Les trois partis espéraient un résultat autour de 15 %, mais sont désormais éliminés pour le second tour dans les trois régions des Hauts-de-France, de l’Occitanie et de l’Auvergne-Rhône-Alpes, faute de ne pas avoir franchi le seuil des 10 pour cent. Cet échec est d'autant plus remarquable face aux efforts entrepris par le président Macron, qui avait mobilisé cinq ministres dans les Hauts-de-France, par exemple, dont le ministre de la Justice Éric Dupond-Moretti, candidat dans le Pas-de-Calais. Les meilleurs résultats ont été obtenus avec le candidat MoDem et ministre des relations avec le Parlement, Marc Fesneau (15,5 pour cent) en Centre-Val-de Loire et la ministre déléguée aux anciens combattants, Geneviève Darrieussecq (14,6 pour cent) en Nouvelle-Aquitaine. Commentant la défaite de la majorité dans son ensemble, le ministre de l'Intérieur Gérard Darmanin a déclaré que les régionales étaient tout simplement pas le baromètre pour les présidentielles : « Les Français sont un peuple politique qui n’est pas idiot. Quand il vote pour les régionales, c’est qu’il vote pour un président de région. Quand il votera pour le président de la République, il choisira le président de la République. »
Pour le second tour des élections, une stratégie qui serait tout sauf imaginable au niveau national prendra effet : afin d'empêcher une victoire électorale du RN, les liste de la majorité gouvernementale formeront un front républicain là où il y a un réel risque que le RN peut gagner, ont assuré à la fois le secrétaire général de LREM, Stanislas Guerini, et le porte-parole du gouvernement Gabriel Attal.

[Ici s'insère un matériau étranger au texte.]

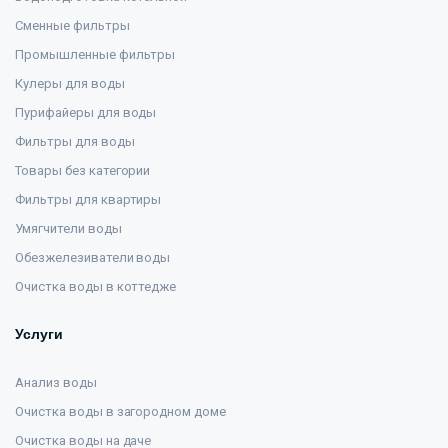
Сменные фильтры
Промышленные фильтры
Кулеры для воды
Пурифайеры для воды
Фильтры для воды
Товары без категории
Фильтры для квартиры
Умягчители воды
Обезжелезиватели воды
Очистка воды в коттедже
Услуги
Анализ воды
Очистка воды в загородном доме
Очистка воды на даче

Le fait qu'aucun des ministres de Macron n'occupera un poste régional ne conduira probablement pas à un remaniement du cabinet ministériel. Cependant, les régionales susciteront des débats sur les réalignements - en termes de personnel et de contenu - au sein de LREM et de la majorité gouvernementale. D'ici au second tour des élections, le 27 juin, il conviendrait aux partis de rendre les régions plus visibles dans l'esprit des Français, notamment chez les jeunes. Plus d'éducation politique, moins de personnalisation autour des célébrités de la politique nationale et un retour aux enjeux réels des régionales, par exemple la privatisation des TER, pourraient être des éléments importants pour faire retourner les électeurs aux urnes.
Jeanette Süß est responsable des affaires européennes au bureau régional Dialogue européen de la Fondation Friedrich Naumann pour la liberté à Bruxelles.